Dat die andere opties de moeite van het bestuderen waard zijn, blijkt uit veel, vooral Amerikaanse, studies naar de gevolgen van massaontslagen. Deze werden veelal uitgevoerd in de perioden volgend op de recessie van de jaren tachtig en de neergang na het uit elkaar spatten van de internetzeepbel in 2001.

Darrell Rigby bijvoorbeeld, partner bij het Amerikaanse consultancybureau Bain & Company, concludeerde na een onderzoek onder 288 van de 500 grootste Amerikaanse bedrijven in 2001 dat massaontslagen op termijn in elk geval niet leiden tot betere prestaties.

In sommige gevallen – wanneer meer dan 15 procent van het personeel werd weggesneden – presteerden bedrijven zelfs slechter.

‘Mensen ontslaan kost veel geld, en hen weer aannemen ook’, aldus Evers.

Aan de hand van een voorbeeld schets Ton Wilthagen, arbeidsmarktexpert van de Universiteit van Tilburg, wat er kan gebeuren als je te veel vakmensen ontslaat. ‘De Amerikaanse vliegtuigbouwer Boeing ontsloeg in de vorige recessieperiode meteen werknemers, terwijl Airbus in Duitsland dat niet deed en onder meer werktijdverkorting (het tijdelijk in de WW parkeren van personeel, red.) hanteerde. Toen de industrie weer aantrok, beschikte Airbus nog over de benodigde vakmensen, terwijl Boeing die kwijt was. Daardoor heeft Airbus lange tijd een veel betere positie gehad.’

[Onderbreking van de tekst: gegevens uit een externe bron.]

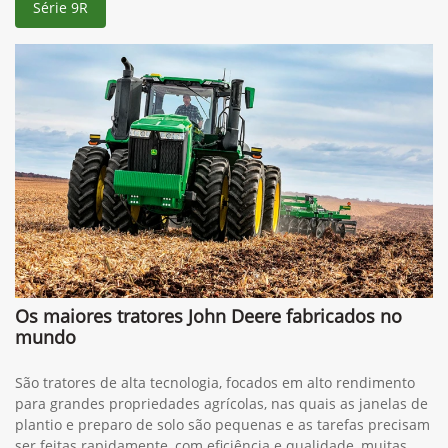
Série 9R
Os maiores tratores John Deere fabricados no
mundo
São tratores de alta tecnologia, focados em alto rendimento
para grandes propriedades agrícolas, nas quais as janelas de
plantio e preparo de solo são pequenas e as tarefas precisam
ser feitas rapidamente, com eficiência e qualidade, muitas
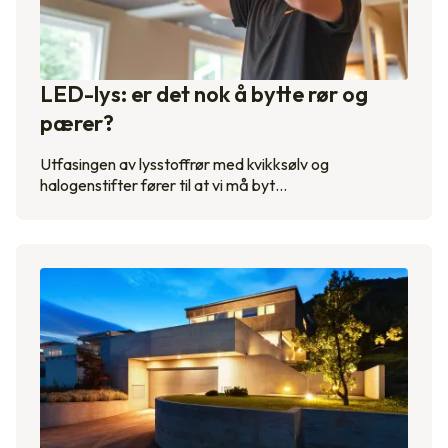
LED-lys: er det nok å bytte rør og
pærer?
Utfasingen av lysstoffrør med kvikksølv og
halogenstifter fører til at vi må byt…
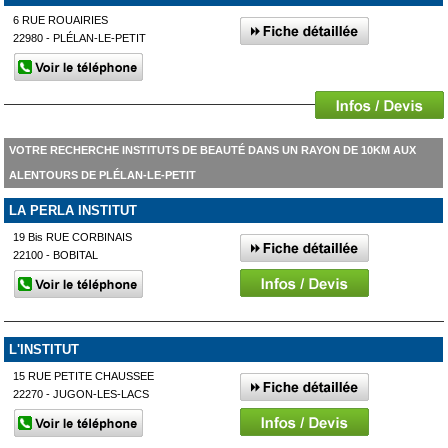
6 RUE ROUAIRIES
22980 - PLÉLAN-LE-PETIT
VOTRE RECHERCHE INSTITUTS DE BEAUTÉ DANS UN RAYON DE 10KM AUX
ALENTOURS DE PLÉLAN-LE-PETIT
LA PERLA INSTITUT
19 Bis RUE CORBINAIS
22100 - BOBITAL
L'INSTITUT
15 RUE PETITE CHAUSSEE
22270 - JUGON-LES-LACS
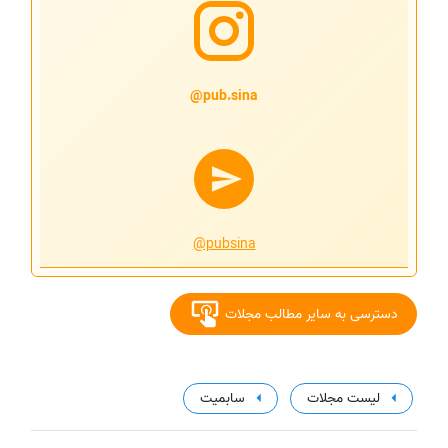
pub.sina@
@pubsina
دسترسی به سایر مطالب مجلات
لیست مجلات
سابمیت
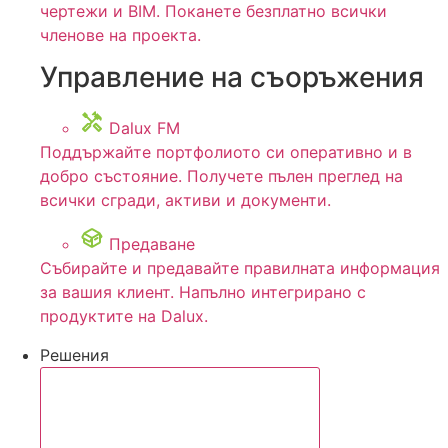
чертежи и BIM. Поканете безплатно всички
членове на проекта.
Управление на съоръжения
Dalux FM
Поддържайте портфолиото си оперативно и в
добро състояние. Получете пълен преглед на
всички сгради, активи и документи.
Предаване
Събирайте и предавайте правилната информация
за вашия клиент. Напълно интегрирано с
продуктите на Dalux.
Решения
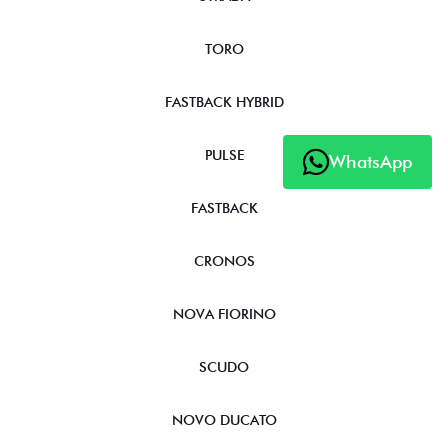
TORO
FASTBACK HYBRID
PULSE
WhatsApp
FASTBACK
CRONOS
NOVA FIORINO
SCUDO
NOVO DUCATO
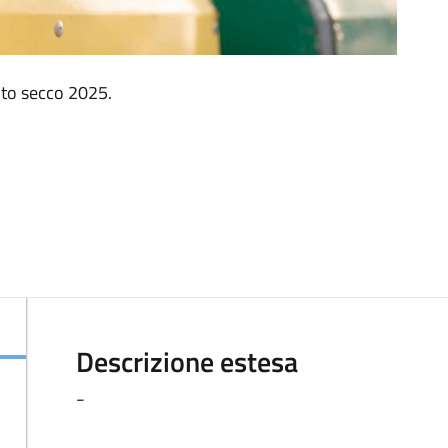
iuto secco 2025.
Descrizione estesa
-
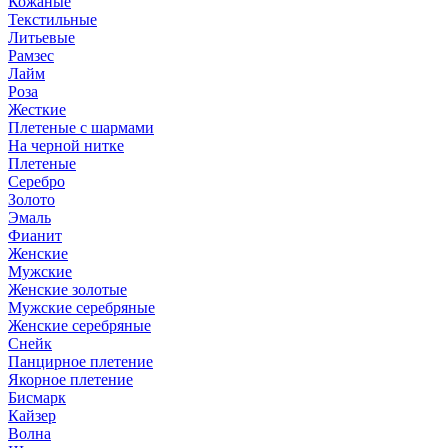
Кожаные
Текстильные
Литьевые
Рамзес
Лайм
Роза
Жесткие
Плетеные с шармами
На черной нитке
Плетеные
Серебро
Золото
Эмаль
Фианит
Женские
Мужские
Женские золотые
Мужские серебряные
Женские серебряные
Снейк
Панцирное плетение
Якорное плетение
Бисмарк
Кайзер
Волна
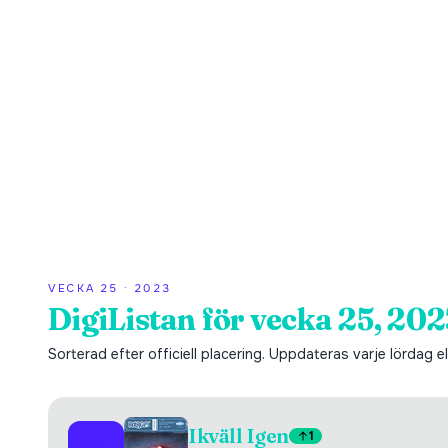
VECKA
25
·
2023
DigiListan för vecka 25, 202
Sorterad efter officiell placering. Uppdateras varje lördag ell
Ikväll Igen
1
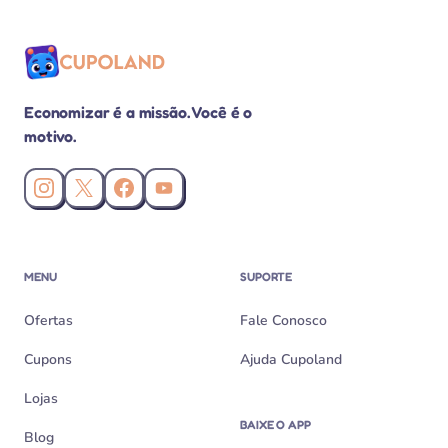
Economizar é a missão. Você é o
motivo.
Instagram da Cupoland
X (Twitter) da Cupoland
Facebook da Cupoland
Canal da Cupoland no YouTube
MENU
SUPORTE
Ofertas
Fale Conosco
Cupons
Ajuda Cupoland
Lojas
BAIXE O APP
Blog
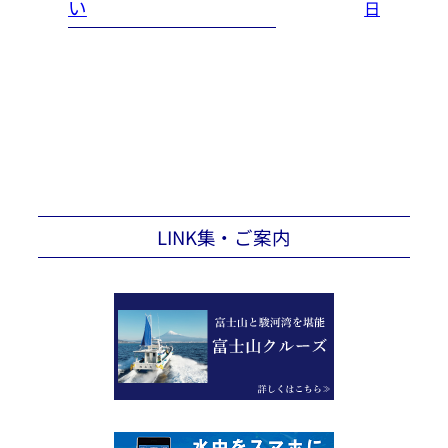
い
日
LINK集・ご案内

Maar er zijn meer redenen om zeer terughoudend te zijn met het tegelijkertijd op straat zetten van forse aantallen werknemers. De innovatieve kracht van bedrijven, noodzakelijk om op lange termijn te overleven, holt achteruit na grote reorganisaties. ‘De werknemers die mogen blijven, gaan risicomijdend gedrag vertonen’, zegt Evers. ‘Dat is funest voor de creativiteit.’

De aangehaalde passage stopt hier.